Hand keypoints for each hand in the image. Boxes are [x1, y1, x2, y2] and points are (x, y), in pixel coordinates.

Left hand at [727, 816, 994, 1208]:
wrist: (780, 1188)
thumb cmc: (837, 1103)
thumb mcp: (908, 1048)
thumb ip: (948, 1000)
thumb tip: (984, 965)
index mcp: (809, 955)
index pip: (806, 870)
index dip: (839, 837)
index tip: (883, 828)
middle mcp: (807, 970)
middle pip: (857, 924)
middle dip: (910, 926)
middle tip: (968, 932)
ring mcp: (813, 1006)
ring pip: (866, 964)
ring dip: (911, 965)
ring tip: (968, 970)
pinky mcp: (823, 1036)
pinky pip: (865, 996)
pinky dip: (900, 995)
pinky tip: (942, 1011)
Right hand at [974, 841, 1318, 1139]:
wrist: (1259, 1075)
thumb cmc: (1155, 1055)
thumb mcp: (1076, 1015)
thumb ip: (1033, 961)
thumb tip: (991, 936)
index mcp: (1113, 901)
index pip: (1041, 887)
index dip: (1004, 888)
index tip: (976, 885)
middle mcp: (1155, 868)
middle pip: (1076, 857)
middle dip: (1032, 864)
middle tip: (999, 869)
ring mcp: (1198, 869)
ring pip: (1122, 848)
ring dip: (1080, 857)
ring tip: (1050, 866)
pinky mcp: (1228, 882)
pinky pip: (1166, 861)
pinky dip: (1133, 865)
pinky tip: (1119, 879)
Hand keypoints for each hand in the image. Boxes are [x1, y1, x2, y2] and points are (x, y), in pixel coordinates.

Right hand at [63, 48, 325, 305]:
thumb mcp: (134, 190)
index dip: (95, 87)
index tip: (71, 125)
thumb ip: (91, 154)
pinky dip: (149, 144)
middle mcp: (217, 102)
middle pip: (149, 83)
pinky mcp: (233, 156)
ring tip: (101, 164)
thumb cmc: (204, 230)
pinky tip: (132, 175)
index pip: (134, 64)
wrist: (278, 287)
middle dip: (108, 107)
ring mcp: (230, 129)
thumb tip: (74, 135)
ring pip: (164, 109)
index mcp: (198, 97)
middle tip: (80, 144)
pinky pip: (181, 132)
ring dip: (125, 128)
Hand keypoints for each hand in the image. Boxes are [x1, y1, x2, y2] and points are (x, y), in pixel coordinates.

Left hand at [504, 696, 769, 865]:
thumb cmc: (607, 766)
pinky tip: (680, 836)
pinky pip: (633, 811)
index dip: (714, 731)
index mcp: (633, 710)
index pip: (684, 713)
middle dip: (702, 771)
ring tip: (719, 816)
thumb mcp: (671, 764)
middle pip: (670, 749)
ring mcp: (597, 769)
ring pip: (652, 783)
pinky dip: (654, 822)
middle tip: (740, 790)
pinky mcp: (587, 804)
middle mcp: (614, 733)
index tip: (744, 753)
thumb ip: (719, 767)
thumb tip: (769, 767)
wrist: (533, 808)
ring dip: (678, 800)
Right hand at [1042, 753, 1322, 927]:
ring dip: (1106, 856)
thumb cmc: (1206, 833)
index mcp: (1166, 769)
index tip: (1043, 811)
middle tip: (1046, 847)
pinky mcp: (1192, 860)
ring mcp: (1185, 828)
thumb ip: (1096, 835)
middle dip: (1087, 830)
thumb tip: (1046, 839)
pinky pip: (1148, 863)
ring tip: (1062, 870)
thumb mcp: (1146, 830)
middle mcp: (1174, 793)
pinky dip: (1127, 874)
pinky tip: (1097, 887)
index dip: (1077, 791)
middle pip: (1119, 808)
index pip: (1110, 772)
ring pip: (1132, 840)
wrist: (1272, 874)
========================================
● TASK DIRECTIONS
Copy the records word for word.

● SOLUTION TO THIS EXERCISE
Hand keypoints for each hand in the image. Boxes are [x1, y1, x2, y2] and points are (x, y), in pixel coordinates.

Left hand at [727, 816, 994, 1208]:
wrist: (780, 1188)
thumb cmc: (837, 1103)
thumb mcp: (908, 1048)
thumb ip: (948, 1000)
thumb tip: (984, 965)
index mcp: (809, 955)
index pip: (806, 870)
index dip: (839, 837)
index tip: (883, 828)
middle mcp: (807, 970)
middle pip: (857, 924)
middle dip: (910, 926)
middle tip: (968, 932)
ring mcp: (813, 1006)
ring pip: (866, 964)
ring dip: (911, 965)
ring tip: (968, 970)
pinky mcp: (823, 1036)
pinky pip: (865, 996)
pinky dip: (900, 995)
pinky tip: (942, 1011)
Right hand at [974, 841, 1318, 1139]:
wrist: (1259, 1075)
thumb cmc: (1155, 1055)
thumb mcp: (1076, 1015)
thumb ip: (1033, 961)
thumb tip: (991, 936)
index mcp: (1113, 901)
index pip: (1041, 887)
index dip: (1004, 888)
index tip: (976, 885)
middle mcp: (1155, 868)
middle pip: (1076, 857)
middle dip: (1032, 864)
middle tip: (999, 869)
ring mcp: (1198, 869)
ring pip: (1122, 848)
ring dip: (1080, 857)
ring tip: (1050, 866)
pinky mcp: (1228, 882)
pinky pip: (1166, 861)
pinky dip: (1133, 865)
pinky tip: (1119, 879)
Hand keypoints for each hand in the image. Boxes are [x1, y1, x2, y2] and points are (x, y), in pixel coordinates.

Right hand at [63, 48, 325, 305]:
thumb mcp: (134, 190)
index dip: (95, 87)
index tip: (71, 125)
thumb ip: (91, 154)
pinky dip: (149, 144)
middle mcp: (217, 102)
middle pip: (149, 83)
pinky mcp: (233, 156)
ring tip: (101, 164)
thumb cmc: (204, 230)
pinky tip: (132, 175)
index pip: (134, 64)
wrist: (278, 287)
middle dip: (108, 107)
ring mcp: (230, 129)
thumb tip: (74, 135)
ring pip: (164, 109)
index mcp: (198, 97)
middle tip: (80, 144)
pinky pip: (181, 132)
ring dip: (125, 128)
Hand keypoints for each hand in the image. Boxes are [x1, y1, x2, y2] and points are (x, y), in pixel coordinates.

Left hand at [504, 696, 769, 865]:
thumb cmc: (607, 766)
pinky tip: (680, 836)
pinky pip: (633, 811)
index dip: (714, 731)
index mcp: (633, 710)
index pip: (684, 713)
middle dip: (702, 771)
ring tip: (719, 816)
thumb mcp: (671, 764)
middle pip: (670, 749)
ring mcp: (597, 769)
ring pip: (652, 783)
pinky dip: (654, 822)
middle tip: (740, 790)
pinky mcp: (587, 804)
middle mcp: (614, 733)
index tip: (744, 753)
thumb ip: (719, 767)
thumb tip: (769, 767)
wrist: (533, 808)
ring dip: (678, 800)
Right hand at [1042, 753, 1322, 927]:
ring dip: (1106, 856)
thumb cmc: (1206, 833)
index mcp: (1166, 769)
index tip: (1043, 811)
middle tip: (1046, 847)
pinky mcp: (1192, 860)
ring mcp: (1185, 828)
thumb ip: (1096, 835)
middle dip: (1087, 830)
thumb tip: (1046, 839)
pinky pip: (1148, 863)
ring tip: (1062, 870)
thumb mcp: (1146, 830)
middle mcp: (1174, 793)
pinky dip: (1127, 874)
pinky tip: (1097, 887)
index dip: (1077, 791)
middle pip: (1119, 808)
index pip: (1110, 772)
ring pip: (1132, 840)
wrist: (1272, 874)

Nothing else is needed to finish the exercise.